Hong Kong Machine Learning Season 1 Episode 7

 20.02.2019 -  Hong Kong Machine Learning -  ~3 Minutes

When?

  • Wednesday, February 20, 2019 from 7:00 PM to 9:00 PM

Where?

  • Prime Insight, 3 Lockhart Road, Wan Chai, Hong Kong

This meetup was sponsored by Prime Insight which offered the location, drinks and snacks. Thanks to them, and in particular to Romain Haimez and Matthieu Pirouelle.

Programme:

Marko Valentin Micic - Hyperbolic Deep Learning for Chinese Natural Language Understanding

Recently hyperbolic geometry has proven to be effective in building embeddings that encode hierarchical and entailment information. This makes it particularly suited to modelling the complex asymmetrical relationships between Chinese characters and words. In this paper we first train a large scale hyperboloid skip-gram model on a Chinese corpus, then apply the character embeddings to a downstream hyperbolic Transformer model derived from the principles of gyrovector space for Poincare disk model. In our experiments the character-based Transformer outperformed its word-based Euclidean equivalent. To the best of our knowledge, this is the first time in Chinese NLP that a character-based model outperformed its word-based counterpart, allowing the circumvention of the challenging and domain-dependent task of Chinese Word Segmentation (CWS).

Marko’s paper; His slides for the presentation can be found there.

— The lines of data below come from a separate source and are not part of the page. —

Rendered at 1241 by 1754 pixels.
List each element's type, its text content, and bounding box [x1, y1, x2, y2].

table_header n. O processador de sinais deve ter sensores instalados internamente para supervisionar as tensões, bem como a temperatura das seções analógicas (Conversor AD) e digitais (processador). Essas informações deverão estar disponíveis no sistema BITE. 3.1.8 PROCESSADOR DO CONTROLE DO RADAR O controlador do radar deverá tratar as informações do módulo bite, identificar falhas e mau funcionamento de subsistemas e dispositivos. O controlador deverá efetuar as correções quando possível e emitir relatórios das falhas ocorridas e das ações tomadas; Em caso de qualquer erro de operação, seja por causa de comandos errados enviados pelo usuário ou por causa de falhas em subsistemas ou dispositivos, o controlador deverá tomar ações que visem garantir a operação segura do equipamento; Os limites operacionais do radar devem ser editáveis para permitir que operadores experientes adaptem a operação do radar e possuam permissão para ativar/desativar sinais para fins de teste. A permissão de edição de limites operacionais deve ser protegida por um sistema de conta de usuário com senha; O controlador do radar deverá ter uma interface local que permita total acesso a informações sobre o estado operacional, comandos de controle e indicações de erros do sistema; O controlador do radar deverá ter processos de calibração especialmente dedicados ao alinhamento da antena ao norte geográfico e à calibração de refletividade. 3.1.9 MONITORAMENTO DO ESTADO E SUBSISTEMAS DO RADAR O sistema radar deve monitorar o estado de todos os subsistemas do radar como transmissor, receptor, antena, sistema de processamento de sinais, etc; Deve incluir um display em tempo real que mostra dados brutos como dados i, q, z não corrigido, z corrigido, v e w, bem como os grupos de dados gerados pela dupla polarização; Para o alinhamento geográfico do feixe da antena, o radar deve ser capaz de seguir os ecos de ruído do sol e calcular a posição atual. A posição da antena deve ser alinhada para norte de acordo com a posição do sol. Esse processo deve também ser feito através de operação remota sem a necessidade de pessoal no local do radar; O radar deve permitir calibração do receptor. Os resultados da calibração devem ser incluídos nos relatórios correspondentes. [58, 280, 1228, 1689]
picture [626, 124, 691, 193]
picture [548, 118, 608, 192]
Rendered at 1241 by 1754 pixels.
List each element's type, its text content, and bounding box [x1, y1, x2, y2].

Though the presentation was quite technical, Marko did a great job at vulgarizing differential geometry and illustrating the concepts. He recommended to visit http://hyperbolicdeeplearning.com/ for a good introduction to the field of hyperbolic deep learning.

Ji Ho Park - Exploiting emotion knowledge from emoji and #hashtags

Grasping other person’s emotions or sentiments through texts is challenging even for humans sometimes. I bet you also have an experience that once you were reading someone’s message multiple times to figure out, “Is he/she upset? Or am I too sensitive?” Despite the difficulties, figuring out emotion or sentiment in texts is crucial nowadays, due to our daily habit of using emails, mobile messengers, social media, chats. An interesting question is, “can we teach machines to understand sentiment and emotions inside our texts?”

Ji Ho and colleagues introduces how to build a sentiment/emotion analysis system by training deep learning models with a huge amount of tweets. They exploit the emotional knowledge inside those texts by using emojis and hashtags as weakly supevised label. Their system ranked Top 3 in SemEval 2018: Affect in Tweets, a well-known competition in the NLP research community.

Ji Ho’s paper. His slides for the presentation can be found there.

Ji Ho proposed methods to build embeddings that capture the sentiment associated to a word. Concretely, he uses deep learning architectures that are fitted on tweets to predict an associated emoji. Then, he removes the softmax layer and keeps the rest of the model as an encoder of the sentence. He showed that this approach is very good at capturing nuance in the sentiment, cf. “this is shit” (bad) vs. “this is the shit” (awesome). His research was inspired by the DeepMoji paper, cf. also the associated blog and GitHub.

Guy Freeman - On DataGuru and Hong Kong open data

Guy Freeman is the founder of open data and analytics platform dataguru.hk, as well as a co-founder of d5.ai, a global decentralised data science consultancy. He was previously a data scientist in both startups and corporations in Hong Kong for 8 years, helping businesses create value by improving their data management and analytics processes and solutions. Guy also has extensive research experience in academia, with a PhD in statistics from the University of Warwick in England, followed by a Post-Doctoral Fellowship at the University of Hong Kong’s School of Public Health working on modelling influenza prevalence and experiment design.

Guy talked about open data, the necessity of open data, the benefits of open data, open data in Hong Kong (and data that should be open but isn’t), and a recent example of how he used Hong Kong semi-open data to create truehome.hk.